[Data excerpts]
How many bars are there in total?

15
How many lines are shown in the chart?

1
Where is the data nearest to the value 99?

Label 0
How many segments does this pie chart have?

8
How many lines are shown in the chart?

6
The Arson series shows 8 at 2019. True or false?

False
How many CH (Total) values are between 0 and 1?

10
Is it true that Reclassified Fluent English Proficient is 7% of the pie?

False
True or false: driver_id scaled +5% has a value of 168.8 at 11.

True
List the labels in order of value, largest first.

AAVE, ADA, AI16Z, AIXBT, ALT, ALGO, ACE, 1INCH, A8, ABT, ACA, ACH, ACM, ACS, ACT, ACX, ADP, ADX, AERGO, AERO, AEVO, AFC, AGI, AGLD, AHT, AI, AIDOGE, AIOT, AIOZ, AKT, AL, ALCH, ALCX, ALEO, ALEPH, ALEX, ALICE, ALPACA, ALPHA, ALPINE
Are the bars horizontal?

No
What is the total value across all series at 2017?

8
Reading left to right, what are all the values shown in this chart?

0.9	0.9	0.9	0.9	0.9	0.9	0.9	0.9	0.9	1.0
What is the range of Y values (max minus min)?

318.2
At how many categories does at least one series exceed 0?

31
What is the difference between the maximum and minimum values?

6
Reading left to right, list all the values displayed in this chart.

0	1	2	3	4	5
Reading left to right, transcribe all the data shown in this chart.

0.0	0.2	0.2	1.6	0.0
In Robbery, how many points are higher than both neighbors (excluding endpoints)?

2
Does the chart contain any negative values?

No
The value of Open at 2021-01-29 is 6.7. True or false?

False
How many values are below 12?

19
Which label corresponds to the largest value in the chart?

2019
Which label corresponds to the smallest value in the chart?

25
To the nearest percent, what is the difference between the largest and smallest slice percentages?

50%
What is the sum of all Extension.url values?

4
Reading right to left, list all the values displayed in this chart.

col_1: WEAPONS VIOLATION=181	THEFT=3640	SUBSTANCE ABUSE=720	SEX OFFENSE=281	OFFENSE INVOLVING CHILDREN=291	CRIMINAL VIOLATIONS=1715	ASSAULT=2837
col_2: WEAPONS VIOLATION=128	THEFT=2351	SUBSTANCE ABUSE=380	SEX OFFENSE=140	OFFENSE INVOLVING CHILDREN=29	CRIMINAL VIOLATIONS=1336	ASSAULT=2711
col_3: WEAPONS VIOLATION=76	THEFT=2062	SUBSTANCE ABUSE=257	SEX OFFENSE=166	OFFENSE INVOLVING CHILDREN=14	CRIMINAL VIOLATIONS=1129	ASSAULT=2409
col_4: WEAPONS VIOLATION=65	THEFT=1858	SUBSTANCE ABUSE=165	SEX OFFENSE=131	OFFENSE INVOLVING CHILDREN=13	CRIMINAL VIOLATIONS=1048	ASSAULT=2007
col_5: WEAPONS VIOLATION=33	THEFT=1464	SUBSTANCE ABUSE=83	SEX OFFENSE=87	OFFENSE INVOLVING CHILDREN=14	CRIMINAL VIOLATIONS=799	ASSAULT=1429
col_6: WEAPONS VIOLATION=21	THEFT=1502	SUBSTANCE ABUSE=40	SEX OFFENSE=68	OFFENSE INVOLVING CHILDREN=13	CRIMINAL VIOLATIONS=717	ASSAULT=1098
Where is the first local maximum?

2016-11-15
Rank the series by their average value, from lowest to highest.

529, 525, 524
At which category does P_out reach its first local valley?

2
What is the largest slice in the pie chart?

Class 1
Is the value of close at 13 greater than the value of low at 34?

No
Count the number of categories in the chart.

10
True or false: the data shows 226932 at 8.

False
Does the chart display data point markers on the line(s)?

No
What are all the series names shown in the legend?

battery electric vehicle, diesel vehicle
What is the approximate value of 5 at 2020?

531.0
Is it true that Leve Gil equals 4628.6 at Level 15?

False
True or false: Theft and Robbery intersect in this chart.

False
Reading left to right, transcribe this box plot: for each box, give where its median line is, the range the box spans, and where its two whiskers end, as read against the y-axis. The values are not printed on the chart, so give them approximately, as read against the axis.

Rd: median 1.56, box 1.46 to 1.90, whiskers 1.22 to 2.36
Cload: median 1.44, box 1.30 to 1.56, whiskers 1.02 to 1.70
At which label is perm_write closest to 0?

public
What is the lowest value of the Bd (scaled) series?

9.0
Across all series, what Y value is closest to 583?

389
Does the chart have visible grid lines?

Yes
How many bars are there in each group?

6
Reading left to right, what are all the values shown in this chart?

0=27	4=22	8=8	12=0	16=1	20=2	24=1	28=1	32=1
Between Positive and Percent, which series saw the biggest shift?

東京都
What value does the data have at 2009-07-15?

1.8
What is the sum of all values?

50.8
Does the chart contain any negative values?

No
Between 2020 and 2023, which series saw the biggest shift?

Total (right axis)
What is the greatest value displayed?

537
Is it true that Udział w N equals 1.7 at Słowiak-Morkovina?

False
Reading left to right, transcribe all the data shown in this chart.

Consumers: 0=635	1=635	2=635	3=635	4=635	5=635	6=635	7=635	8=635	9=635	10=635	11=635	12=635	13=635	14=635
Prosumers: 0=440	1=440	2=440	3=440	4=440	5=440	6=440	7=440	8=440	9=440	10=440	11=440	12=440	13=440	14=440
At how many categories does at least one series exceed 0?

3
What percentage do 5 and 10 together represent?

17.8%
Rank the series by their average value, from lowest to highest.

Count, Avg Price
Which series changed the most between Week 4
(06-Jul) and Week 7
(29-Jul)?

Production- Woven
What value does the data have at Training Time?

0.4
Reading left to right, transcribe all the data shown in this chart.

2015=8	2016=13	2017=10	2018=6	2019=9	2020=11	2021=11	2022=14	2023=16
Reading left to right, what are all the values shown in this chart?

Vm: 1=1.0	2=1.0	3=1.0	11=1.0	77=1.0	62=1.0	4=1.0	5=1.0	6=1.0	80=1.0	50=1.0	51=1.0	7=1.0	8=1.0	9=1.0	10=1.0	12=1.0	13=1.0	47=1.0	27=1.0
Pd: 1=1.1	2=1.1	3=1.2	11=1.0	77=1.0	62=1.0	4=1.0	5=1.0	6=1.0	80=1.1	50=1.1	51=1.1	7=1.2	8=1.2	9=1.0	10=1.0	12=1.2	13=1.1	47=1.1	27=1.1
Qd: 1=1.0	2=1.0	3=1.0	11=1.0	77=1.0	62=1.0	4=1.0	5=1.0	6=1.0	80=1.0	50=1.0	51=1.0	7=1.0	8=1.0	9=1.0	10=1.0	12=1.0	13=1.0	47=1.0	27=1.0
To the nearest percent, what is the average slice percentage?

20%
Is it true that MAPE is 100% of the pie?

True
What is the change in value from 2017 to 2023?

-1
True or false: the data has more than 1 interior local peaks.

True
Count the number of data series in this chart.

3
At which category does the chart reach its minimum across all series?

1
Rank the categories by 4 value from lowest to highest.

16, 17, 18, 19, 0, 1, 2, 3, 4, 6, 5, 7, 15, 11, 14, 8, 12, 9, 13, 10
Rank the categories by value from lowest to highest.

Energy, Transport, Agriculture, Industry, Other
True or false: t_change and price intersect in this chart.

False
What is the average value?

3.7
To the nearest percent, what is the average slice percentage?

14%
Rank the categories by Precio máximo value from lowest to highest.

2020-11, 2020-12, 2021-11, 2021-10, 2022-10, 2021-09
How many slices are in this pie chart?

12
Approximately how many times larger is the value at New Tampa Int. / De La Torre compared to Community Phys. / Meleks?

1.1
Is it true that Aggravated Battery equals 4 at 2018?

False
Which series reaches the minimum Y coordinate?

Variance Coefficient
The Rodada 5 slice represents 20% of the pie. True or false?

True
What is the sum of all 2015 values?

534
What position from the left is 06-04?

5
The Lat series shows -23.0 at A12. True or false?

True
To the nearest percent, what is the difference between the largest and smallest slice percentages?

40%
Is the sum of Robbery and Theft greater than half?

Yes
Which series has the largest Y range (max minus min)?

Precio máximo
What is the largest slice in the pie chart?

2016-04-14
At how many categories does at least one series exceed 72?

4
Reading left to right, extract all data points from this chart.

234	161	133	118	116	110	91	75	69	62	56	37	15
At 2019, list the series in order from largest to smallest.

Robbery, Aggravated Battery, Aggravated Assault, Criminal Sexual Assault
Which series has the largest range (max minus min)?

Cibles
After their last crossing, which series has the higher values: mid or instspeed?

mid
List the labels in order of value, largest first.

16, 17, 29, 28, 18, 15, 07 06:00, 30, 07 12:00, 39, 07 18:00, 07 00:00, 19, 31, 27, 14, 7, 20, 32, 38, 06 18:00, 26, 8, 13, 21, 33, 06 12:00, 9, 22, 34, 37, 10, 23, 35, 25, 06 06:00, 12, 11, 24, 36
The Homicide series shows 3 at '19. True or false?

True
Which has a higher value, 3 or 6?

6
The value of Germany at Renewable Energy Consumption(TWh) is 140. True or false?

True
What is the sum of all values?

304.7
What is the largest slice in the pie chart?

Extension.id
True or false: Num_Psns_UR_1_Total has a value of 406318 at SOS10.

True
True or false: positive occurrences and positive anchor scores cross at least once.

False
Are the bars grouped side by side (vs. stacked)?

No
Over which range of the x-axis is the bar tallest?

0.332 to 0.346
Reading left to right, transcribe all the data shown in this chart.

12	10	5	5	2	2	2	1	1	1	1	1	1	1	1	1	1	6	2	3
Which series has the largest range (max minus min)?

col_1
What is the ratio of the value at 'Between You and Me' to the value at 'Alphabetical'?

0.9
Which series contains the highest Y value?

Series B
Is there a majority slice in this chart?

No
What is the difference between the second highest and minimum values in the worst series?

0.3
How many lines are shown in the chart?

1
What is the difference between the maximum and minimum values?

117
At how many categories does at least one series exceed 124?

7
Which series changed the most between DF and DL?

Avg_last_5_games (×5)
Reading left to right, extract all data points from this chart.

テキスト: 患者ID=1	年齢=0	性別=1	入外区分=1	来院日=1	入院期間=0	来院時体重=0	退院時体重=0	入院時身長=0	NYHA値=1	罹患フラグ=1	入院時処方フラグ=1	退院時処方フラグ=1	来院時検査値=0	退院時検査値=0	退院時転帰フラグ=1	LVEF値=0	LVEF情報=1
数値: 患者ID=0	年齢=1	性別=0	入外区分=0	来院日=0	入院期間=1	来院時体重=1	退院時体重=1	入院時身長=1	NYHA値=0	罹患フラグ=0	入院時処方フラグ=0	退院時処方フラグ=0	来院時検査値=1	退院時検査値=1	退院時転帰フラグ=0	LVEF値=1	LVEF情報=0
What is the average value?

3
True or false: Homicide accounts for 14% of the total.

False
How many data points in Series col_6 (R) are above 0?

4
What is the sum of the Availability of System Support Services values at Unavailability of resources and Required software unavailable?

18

What you are asked to do
Transcribe the entries word for word from the first line through the line containing "The Arson series", including that line.

Finished exercise
How many bars are there in total?

15
How many lines are shown in the chart?

1
Where is the data nearest to the value 99?

Label 0
How many segments does this pie chart have?

8
How many lines are shown in the chart?

6
The Arson series shows 8 at 2019. True or false?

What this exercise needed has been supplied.